IMPLEMENTATION MODEL

The Implementation Model describes the workflows, infrastructure, code, positions, specific duties, and services that make it possible to create and provide access to collections as data. Addresses how all of the above will be sustained post funding.

WHAT'S ON THIS PAGE:

Implementation Model: Workflows

Implementation Model: Infrastructures

Implementation Model: Code

Implementation Model: Positions, Specific Duties, and Services

Implementation Model: Workflows

The Linking Lost Jazz Shrines workflows fall into five general categories: oral history transcript preparation, identification and/or creation of items in Wikibase, preparation of transcripts in Sélavy, Omeka S metadata updates, and the creation of linked data triples. These workflows should generally be followed in this order, with the caveat that once Wikibase URIs are identified and/or created, transcripts can be prepared in Sélavy at the same time that Omeka S item metadata is updated.

Note: All workflows are predicated upon the existence of an agreed-upon linked data model or "ontology". Information about the data model used for the Linking Lost Jazz Shrines Project can be found here.

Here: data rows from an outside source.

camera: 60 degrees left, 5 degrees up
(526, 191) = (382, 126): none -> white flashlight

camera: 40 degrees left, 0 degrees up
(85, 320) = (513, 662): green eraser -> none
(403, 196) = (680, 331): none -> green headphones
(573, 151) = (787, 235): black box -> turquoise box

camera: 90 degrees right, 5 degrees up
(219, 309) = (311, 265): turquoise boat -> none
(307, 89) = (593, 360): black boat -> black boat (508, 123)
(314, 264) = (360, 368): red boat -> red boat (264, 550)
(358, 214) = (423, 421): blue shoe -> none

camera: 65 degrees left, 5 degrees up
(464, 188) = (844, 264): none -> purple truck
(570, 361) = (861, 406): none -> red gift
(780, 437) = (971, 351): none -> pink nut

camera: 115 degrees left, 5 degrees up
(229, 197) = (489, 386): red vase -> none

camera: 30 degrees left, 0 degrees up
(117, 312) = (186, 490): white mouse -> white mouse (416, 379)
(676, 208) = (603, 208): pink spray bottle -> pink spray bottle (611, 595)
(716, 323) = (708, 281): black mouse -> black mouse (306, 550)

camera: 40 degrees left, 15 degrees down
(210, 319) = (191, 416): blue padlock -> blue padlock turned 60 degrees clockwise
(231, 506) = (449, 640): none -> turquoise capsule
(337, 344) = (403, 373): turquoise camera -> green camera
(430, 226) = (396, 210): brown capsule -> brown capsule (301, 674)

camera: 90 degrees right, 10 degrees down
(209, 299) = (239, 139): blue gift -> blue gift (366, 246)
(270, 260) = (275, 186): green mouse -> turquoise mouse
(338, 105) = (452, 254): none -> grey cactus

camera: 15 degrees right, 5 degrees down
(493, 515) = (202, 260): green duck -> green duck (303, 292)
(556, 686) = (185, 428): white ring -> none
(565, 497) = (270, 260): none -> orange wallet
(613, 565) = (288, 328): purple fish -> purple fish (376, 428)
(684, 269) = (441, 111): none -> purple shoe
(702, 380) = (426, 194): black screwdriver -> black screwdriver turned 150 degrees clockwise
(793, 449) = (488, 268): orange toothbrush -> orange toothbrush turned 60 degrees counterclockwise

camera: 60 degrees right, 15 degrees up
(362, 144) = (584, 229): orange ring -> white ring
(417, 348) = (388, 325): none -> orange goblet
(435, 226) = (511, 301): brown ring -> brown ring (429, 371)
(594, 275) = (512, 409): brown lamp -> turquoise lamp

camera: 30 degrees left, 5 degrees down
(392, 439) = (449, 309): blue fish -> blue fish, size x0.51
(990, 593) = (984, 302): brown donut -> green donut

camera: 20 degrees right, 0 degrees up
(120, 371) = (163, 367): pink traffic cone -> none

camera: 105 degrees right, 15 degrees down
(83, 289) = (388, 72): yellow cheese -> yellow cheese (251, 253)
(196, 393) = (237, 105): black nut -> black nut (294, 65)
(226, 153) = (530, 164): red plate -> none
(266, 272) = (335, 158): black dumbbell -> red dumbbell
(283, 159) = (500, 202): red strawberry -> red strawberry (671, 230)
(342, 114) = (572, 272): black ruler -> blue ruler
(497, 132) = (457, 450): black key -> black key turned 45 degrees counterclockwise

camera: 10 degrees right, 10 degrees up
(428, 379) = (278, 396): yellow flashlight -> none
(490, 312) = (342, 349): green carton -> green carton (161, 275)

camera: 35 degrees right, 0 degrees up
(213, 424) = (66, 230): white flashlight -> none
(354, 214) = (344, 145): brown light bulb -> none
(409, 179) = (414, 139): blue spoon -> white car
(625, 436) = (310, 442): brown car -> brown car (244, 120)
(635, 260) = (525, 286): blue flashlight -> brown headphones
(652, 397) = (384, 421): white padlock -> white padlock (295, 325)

Oral History Transcript Preparation

1. Conduct and Transcribe Oral Histories
2. Format Transcripts (Sections I.A–I.D of Transcript Processing Instructions)
3. Identify Relevant Entities (Section I.E of Transcript Processing Instructions)
4. Add TXT Version of Transcript to GitHub (Section 1.F of Transcript Processing Instructions)
  - GitHub folder: https://github.com/weeksvilleheritagecenter/linking-lost-jazz-shrines/tree/master/data/formatted_transcripts

Identification and/or Creation of Wikibase Items

Identify Existing Entity Items in Wikibase
- Entities can be manually searched in the Wikibase
- For bulk data work, all of the person, music group, and music venue items from the Wikibase can be downloaded for comparison to the transcript entities.
- Future potential enhancement: Write python script compare transcript entities to existing Wikibase entities
Create New Entity Items in Wikibase
- Items can be added individually or in batch to Wikibase, with the assistance of the Semantic Lab at Pratt
- New Wikibase items must include "instance of" (person, music group, or music venue) and "part of project" (Linking Lost Jazz Shrines) statements
- Optional statements include Wikidata QID and/or Library of Congress authority ID
- Future potential enhancement: Write python script to create new Wikibase items (current script in code section is for adding statements to already existing items)

Omeka S Updates

Add Missing Linking Lost Jazz Shrines Entities as Subjects to Omeka S Item (Omeka S Items Documentation)
Add Wikibase URIs for Linking Lost Jazz Shrines Entities in Subject List (Omeka S Items Documentation)
Add Library of Congress URIs for non-Linking Lost Jazz Shrines Subjects (Omeka S Items Documentation)
Add Wikibase or Library of Congress URIs to Other Applicable Metadata Fields (Omeka S Items Documentation)
Add JSON of Omeka S Item Metadata to GitHub
- Process: From Omeka S Item page, (1) right click and select "View page source"; (2) copy all content between "<script type="application/ld+json">" and "/script>"; (3) paste into "pretty print" formatter (optional); (4) download JSON file; and (5) upload to GitHub
- GitHub folder: https://github.com/weeksvilleheritagecenter/linking-lost-jazz-shrines/tree/master/data/omeka_s_metadata
- Future potential enhancement: Write python script to extract linked data metadata through web scraping
Add CSV of Omeka S Item's Subjects to GitHub
- Process: manually "copy/paste" from Omeka S site
- GitHub folder: https://github.com/weeksvilleheritagecenter/linking-lost-jazz-shrines/tree/master/data/omeka_s_subject_lists
- Future potential enhancement: Write python script to parse Omeka S JSON Metadata (from either web or from JSON document) and output a CSV subjects

Prepare Transcript in Sélavy

Upload Transcript (Section II.A of Transcript Processing Instructions)
Clean and Block Transcript (Sections II.B and II.C of Transcript Processing Instructions)
Sent Transcript Text Through NER Service (Sections II.D and II.E of Transcript Processing Instructions)
Create rdf:types (documentation pending completion)
Create Identities (documentation pending completion)
Using Omeka S Subject Lists as Reference, Assign URIs and rdf:types to Identities (Sections II.F.4 and II.F.5 of Transcript Processing Instructions)

Creation of Linked Data

Generate Linked Data Triples
- Temporary Preparatory Process: Google Spreadsheets (documentation pending completion)
- Intended Long-Term Process: Sélavy (Future Work)
Export Linked Data Triples from Sélavy (Future Work)
Load Linked Data Triples into Triple Store (Future Work)
Integrate Linked Data into Visualization (Future Work)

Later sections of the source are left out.